Really, 15 years is just a ridiculously long time. As Joe Sheehan pointed out last week, since 1980 only three players have been elected after their 10th year on the ballot: Bruce Sutter, Jim Rice, and Bert Blyleven. A .333 batting average in the majors is pretty good; .333 for the BBWAA is really lousy. Frankly, the Hall of Fame would have been better served if all these guys were cut loose after 10 seasons; eventually, Blyleven would have been elected by someone. Yes, maybe the other guys too, but we're talking about the BBWAA now. If the ballots were smaller, it would be easier to elect the most deserving players, and they would be smaller if so many hopeless candidates weren't kept on the ballot for so many years.

3. Replace unqualified voters with qualified voters.
If you're not a full-time baseball writer, or weren't a full-time baseball writer for 25 years, you don't get to vote. I mean, that's really easy; I would certainly allow longtime broadcasters to vote, and we could come up with some other obvious groups as well. But at a bare minimum, regularly covering baseball should be your job, or have been your job for a long time. Things like this just shouldn't happen, and wouldn't if the people who run the BBWAA had their act together.
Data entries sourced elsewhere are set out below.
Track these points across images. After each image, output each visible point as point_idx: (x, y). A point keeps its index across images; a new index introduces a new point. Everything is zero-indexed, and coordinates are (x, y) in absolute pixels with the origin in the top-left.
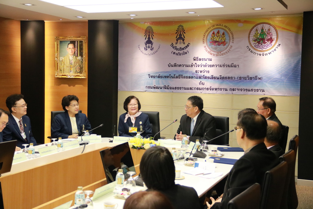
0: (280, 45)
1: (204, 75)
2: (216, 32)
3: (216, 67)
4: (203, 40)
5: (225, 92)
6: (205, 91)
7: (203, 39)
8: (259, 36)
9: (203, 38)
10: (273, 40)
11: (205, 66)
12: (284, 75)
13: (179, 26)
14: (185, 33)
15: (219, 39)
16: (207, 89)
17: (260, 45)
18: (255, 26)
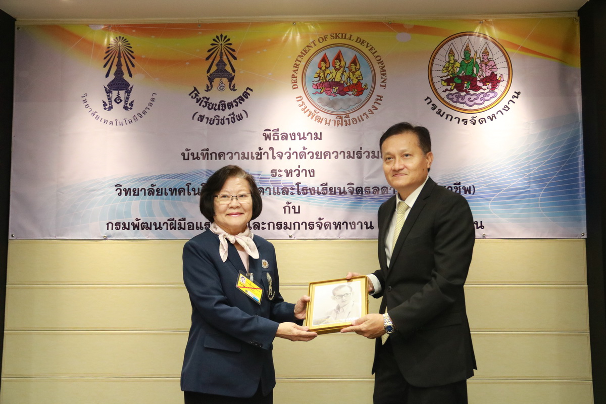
0: (518, 93)
1: (298, 184)
2: (331, 56)
3: (337, 157)
4: (294, 79)
5: (366, 233)
6: (304, 232)
7: (293, 76)
8: (458, 69)
9: (294, 73)
10: (499, 81)
11: (302, 155)
12: (535, 178)
13: (217, 37)
14: (235, 58)
15: (341, 77)
16: (308, 227)
17: (463, 94)
18: (447, 42)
Which they don't. Or maybe do have their act together, but that doesn't include maintaining a basic level of competence and integrity with regard to the Hall of Fame balloting. The BBWAA exists to serve the interests of a majority of its members, just like any other good union or trade organization. Fortunately, the BBWAA doesn't control the process; the Hall of Fame itself does (with some input/pressure from Major League Baseball). We really should stop tweeting and message-boarding BBWAA members, and start writing letters to Cooperstown. If there are changes, for better or worse, that's where they'll come from.